Our Bella's started to grow around 5-6 months.

Mike D (Bella's dad)


----------



## Bentleysmom (Aug 11, 2012)

Bentley is 5 months and just starting to get some. You can kind of see his tail in the 3rd picture here http://www.goldenretrieverforum.com/golden-retriever-pictures/124000-bentley-ky-pics-heavy.html

We were going to ask Santa for hair extensions for his tail but looks like we don't have to now


----------



## quilter (Sep 12, 2011)

Casper has major chest hair and good tail feathers. We're waiting on the rest. He is 16 months.


----------



## Max's Dad (Apr 23, 2012)

Max's tail feathers began un-wrapping around 5-6 months.


----------



## Tainka (Nov 9, 2012)

Bentleysmom, It is so cute!!!!! I never saw your thread. I laughed so much  
Nice tail feather for 5 months.


----------



## CStrong73 (Jun 11, 2012)

Rocket's were about on par with Bentley's at 5 months. Maybe a little thicker, as his fur is THICK everywhere. But about the same length. Now, they are longer and filling in nicely...almost white and so SOFT.


----------



## Deber (Aug 23, 2011)

My kids are about 1 1/2 yrs now and finally have nice tails. Started growing about 5 mo but not long, just full. Now they are long and beautiful, but not near as long as some of the dogs here. Some have Beautiful long tails! Ours are long enough to look good, but not long enough to have to trim except for the length, which I trim to just touch the hock. 

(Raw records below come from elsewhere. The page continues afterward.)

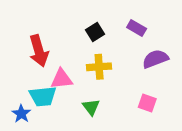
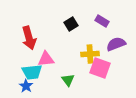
yellow cross: (99, 67) -> (90, 54), moved
pink square: (147, 103) -> (100, 68), moved, size x1.5
blue star: (21, 114) -> (26, 86), moved

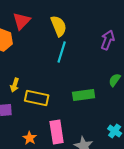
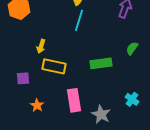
yellow arrow: (15, 85) -> (41, 46), moved
orange star: (30, 138) -> (37, 105), moved

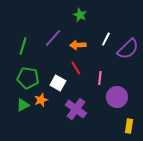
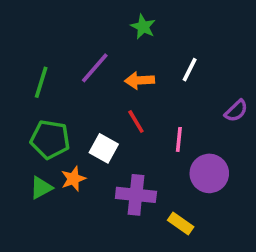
purple semicircle: (128, 49) -> (236, 111), moved, size x0.6
purple cross: (76, 109) -> (136, 195), turned -30
yellow rectangle: (129, 126) -> (181, 223), moved, turned -64

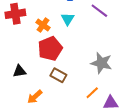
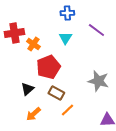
orange cross: (43, 25) -> (33, 44), moved
black triangle: (19, 71) -> (27, 89), moved, turned -32
orange line: (92, 93) -> (67, 110), moved

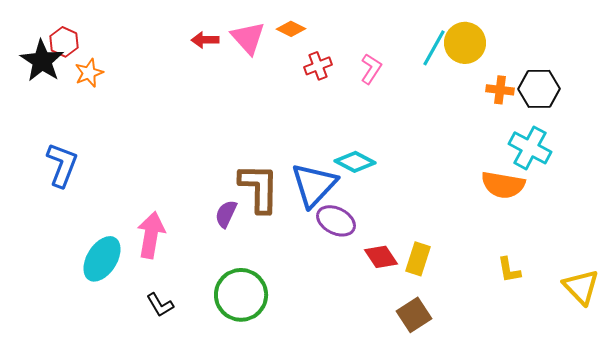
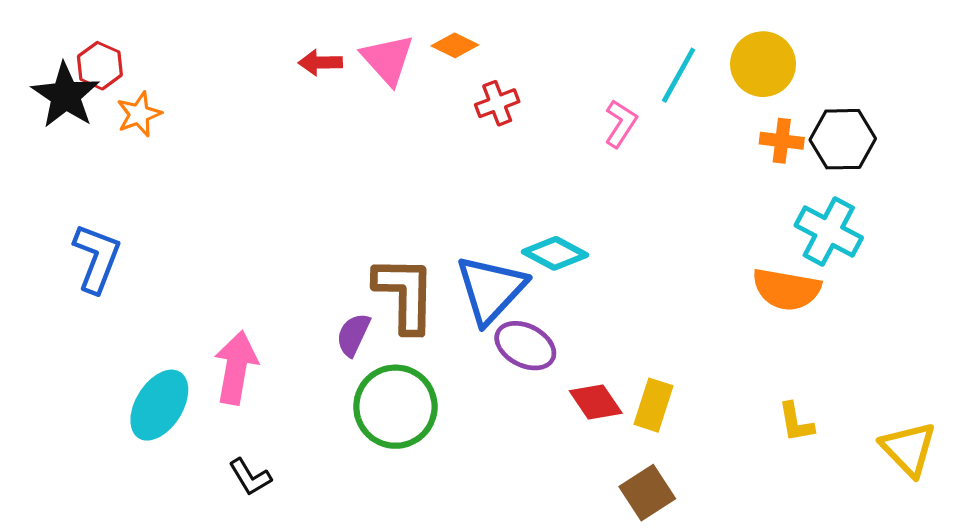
yellow circle: (465, 43) -> (763, 64), moved
pink L-shape: (371, 69) -> (621, 124), moved
green circle: (241, 295) -> (395, 407), moved

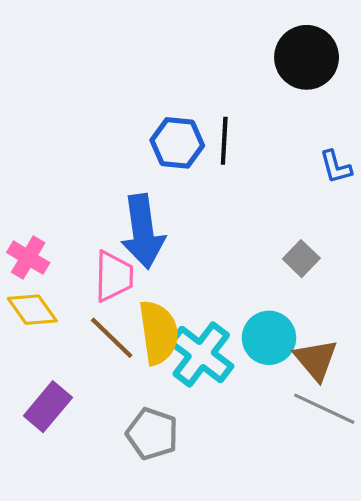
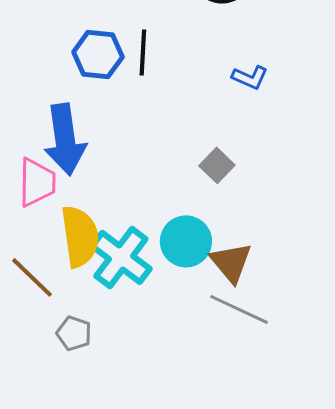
blue L-shape: (336, 167) -> (250, 77), turned -51
brown line: (112, 338) -> (32, 277), moved
gray pentagon: (152, 434) -> (74, 333), size x0.7

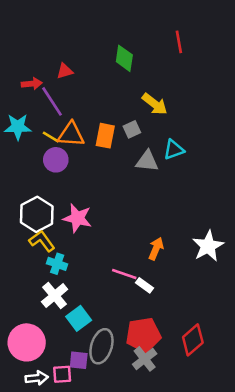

Max's Dad you described it perfectly when you said Max's tail started unwrapping about 5 mo. Mine did that too and for quite a while they looked like thick lab tails. Glad when the length and weight pulled the hairs down and they Unwrapped!


----------



## Tainka (Nov 9, 2012)

This it the word I was looking for-Unwrapped  JoyLee's tail started unwrapping a few days ago. It is thick and I can see some hair hanged down, guess that's a good sign?


----------



## Blondie (Oct 10, 2009)

As one of unfortunate display of tail feathers...not very appealing or beautiful to look at. Dosn't help that Maggie likes chewing and biting her tail feathers and pants hairs, when home alone. Should've sent her to beauty school to train to cut hair!


----------



## Tayla's Mom (Apr 20, 2012)

Tayla has a beautiful tail and the feathering on her back legs is great. At 13 months her front legs are starting to get feathering but her coat on the sides is patchy at best. As a red dog I don't think she will have a heavy coat and it will be very wavy, but her sides are still pretty short.


----------



## Dwyllis (Nov 22, 2012)

Loki turned five months old this week & his tail is feathering up nicely.


----------